--- Given records Enclosed Below ---

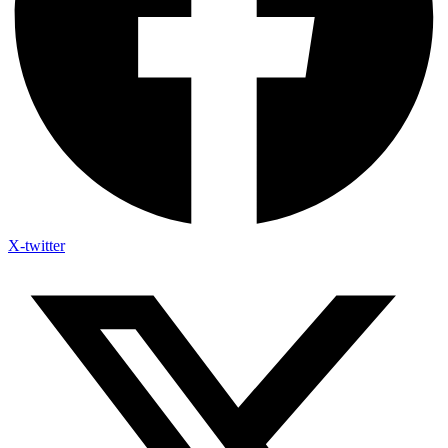
X-twitter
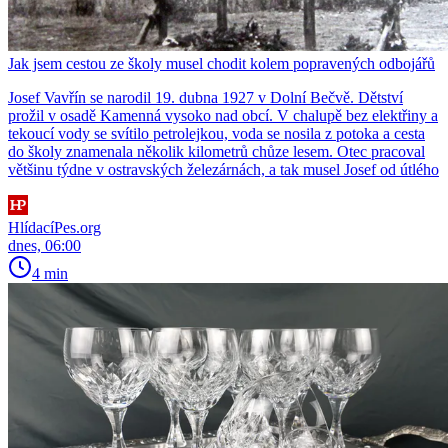
Jak jsem cestou ze školy musel chodit kolem popravených odbojářů
Josef Vavřín se narodil 19. dubna 1927 v Dolní Bečvě. Dětství
prožil v osadě Kamenná vysoko nad obcí. V chalupě bez elektřiny a
tekoucí vody se svítilo petrolejkou, voda se nosila z potoka a cesta
do školy znamenala několik kilometrů chůze lesem. Otec pracoval
většinu týdne v ostravských železárnách, a tak musel Josef od útlého
HlídacíPes.org
dnes, 06:00
4 min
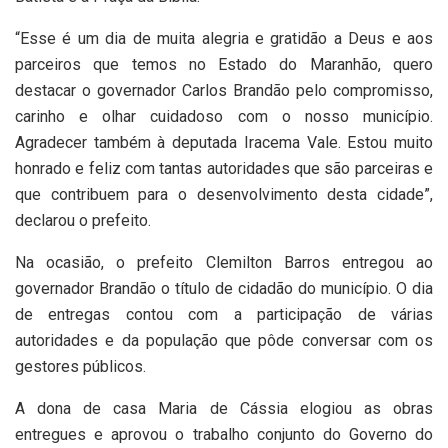
“Esse é um dia de muita alegria e gratidão a Deus e aos
parceiros que temos no Estado do Maranhão, quero
destacar o governador Carlos Brandão pelo compromisso,
carinho e olhar cuidadoso com o nosso município.
Agradecer também à deputada Iracema Vale. Estou muito
honrado e feliz com tantas autoridades que são parceiras e
que contribuem para o desenvolvimento desta cidade”,
declarou o prefeito.
Na ocasião, o prefeito Clemilton Barros entregou ao
governador Brandão o título de cidadão do município. O dia
de entregas contou com a participação de várias
autoridades e da população que pôde conversar com os
gestores públicos.
A dona de casa Maria de Cássia elogiou as obras
entregues e aprovou o trabalho conjunto do Governo do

--- End of Enclosed Given records ---

§ **Aim of the exercise**
Return an exact copy of only the lines from the one with "Na ocasião, o" through the end of the listing above, both included.

§ **Result of this task**
Na ocasião, o prefeito Clemilton Barros entregou ao
governador Brandão o título de cidadão do município. O dia
de entregas contou com a participação de várias
autoridades e da população que pôde conversar com os
gestores públicos.
A dona de casa Maria de Cássia elogiou as obras
entregues e aprovou o trabalho conjunto do Governo do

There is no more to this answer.